The legislature created a public-school-at-home program through House Bill 1236. It is a compliment to homeschooling that public educators have largely dropped efforts to ban homeschooling and have now switched to see how they can make money from it. This program will recruit homeschoolers across the state and try to persuade them to give up some of their freedom in exchange for anticipated perks such as a free computer, free Internet access, free government-approved books, etc. Thousands of dollars of tax money will get sucked into the program for every former homeschool student who enrolls. Each family who participates will lose a corresponding amount of freedom. Students in this program will be public school students and therefore not eligible for membership in the Home School Legal Defense Association.

Homeschoolers were successful, however, in stopping House Bill 1160, which would have given local school districts a financial windfall by giving them 25% per pupil funding for every homeschool student in their district. The only requirement was that they merely make their programs "available" to homeschool students. School districts would have received the money even if no homeschool student ever signed up for any public school program!

An effort to expand the upper limit of compulsory attendance from 16 to 18 via House Bill 1235 was finally killed on the Senate floor after passing the House by a wide margin. The efforts of homeschoolers were pivotal in blocking this attempt to expand government control over our children.

Homeschoolers did not even let a bill get out of committee that could have made it impossible for children with attendance problems in public school to get a fresh chance through homeschooling. If the school filed a truancy petition against a student, Senate Bill 110 would have reduced the right to homeschool to a mere privilege dependent on the will of government officials. Rising up to protect the rights of children who may need homeschooling the most, families across the state poured in phone calls opposing the bill. A legal letter from HSLDA was read to the committee pointing out the bill's many constitutional infirmities. The Senate Education Committee killed the bill by a narrow 3-2 vote.

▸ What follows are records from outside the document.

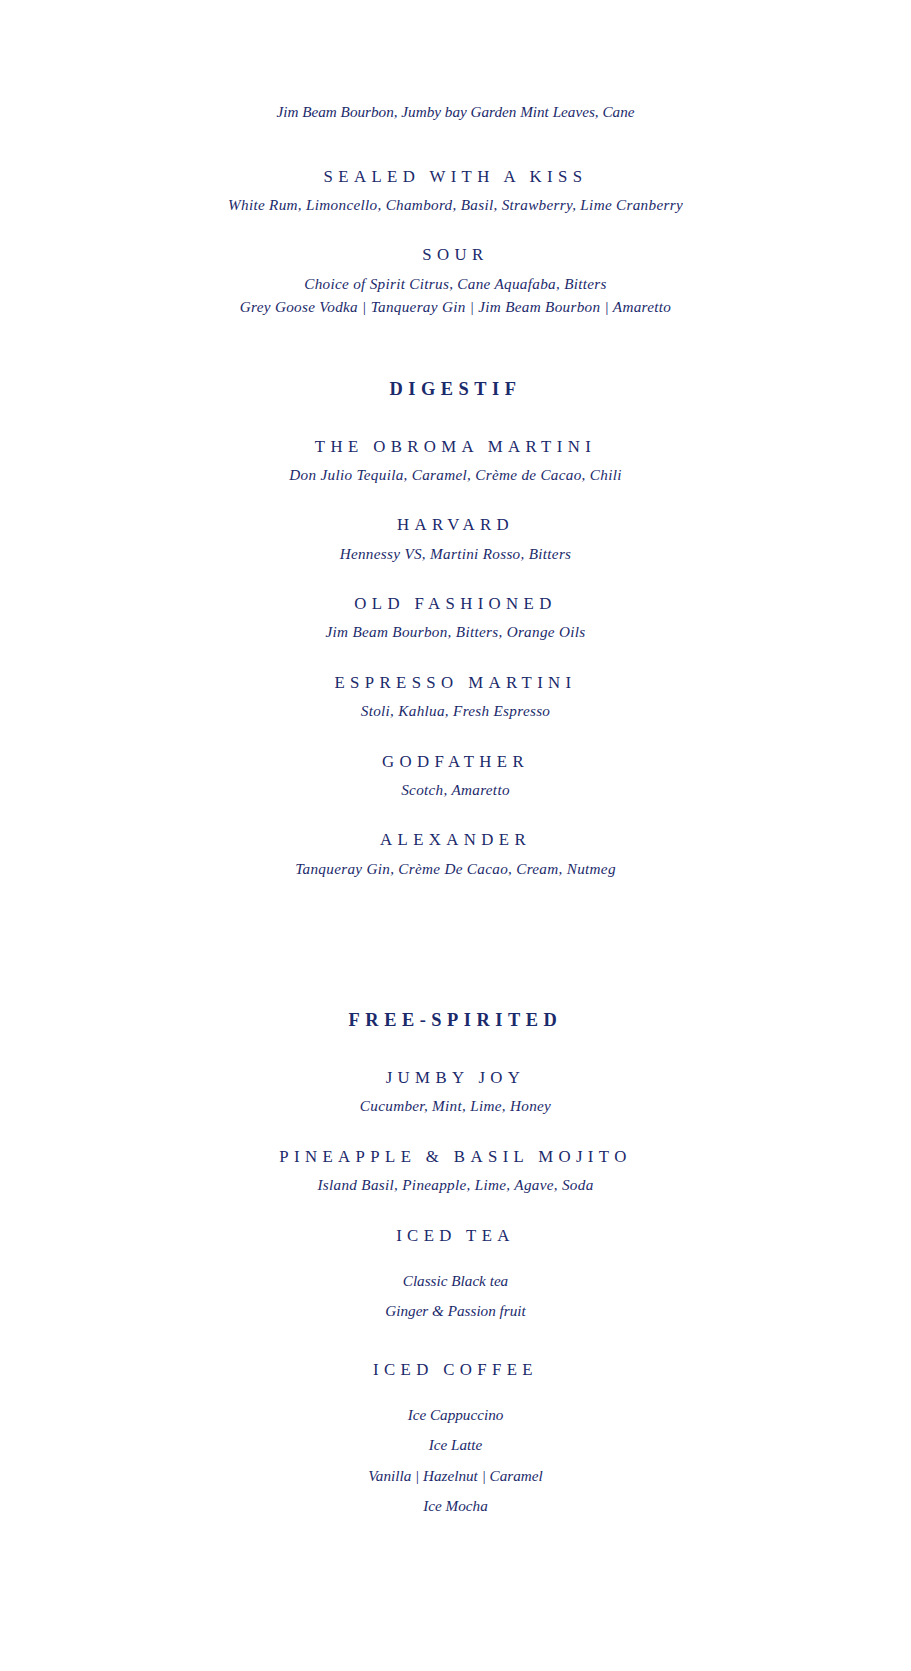Jim Beam Bourbon, Jumby bay Garden Mint Leaves, Cane
Sealed with a Kiss
White Rum, Limoncello, Chambord, Basil, Strawberry, Lime Cranberry
Sour
Choice of Spirit Citrus, Cane Aquafaba, Bitters
Grey Goose Vodka | Tanqueray Gin | Jim Beam Bourbon | Amaretto
Digestif
The Obroma Martini
Don Julio Tequila, Caramel, Crème de Cacao, Chili
Harvard
Hennessy VS, Martini Rosso, Bitters
Old Fashioned
Jim Beam Bourbon, Bitters, Orange Oils
Espresso Martini
Stoli, Kahlua, Fresh Espresso
Godfather
Scotch, Amaretto
Alexander
Tanqueray Gin, Crème De Cacao, Cream, Nutmeg
Free-Spirited
Jumby Joy
Cucumber, Mint, Lime, Honey
Pineapple & Basil Mojito
Island Basil, Pineapple, Lime, Agave, Soda
Iced Tea
Classic Black tea
Ginger & Passion fruit
Iced Coffee
Ice Cappuccino
Ice Latte
Vanilla | Hazelnut | Caramel
Ice Mocha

Thank you for the many phone calls you made, and the trips to Pierre to carry your message to the lawmakers. The rights of all parents and taxpayers took a hit through House Bills 1236 and 1275, but homeschool advocates could claim victories in defeating the House Bill 1160 boondoggle and the ill-advised House Bill 1235. And homeschool freedom was fully protected from the most direct attack, Senate Bill 110.

Thank you for standing with us for freedom.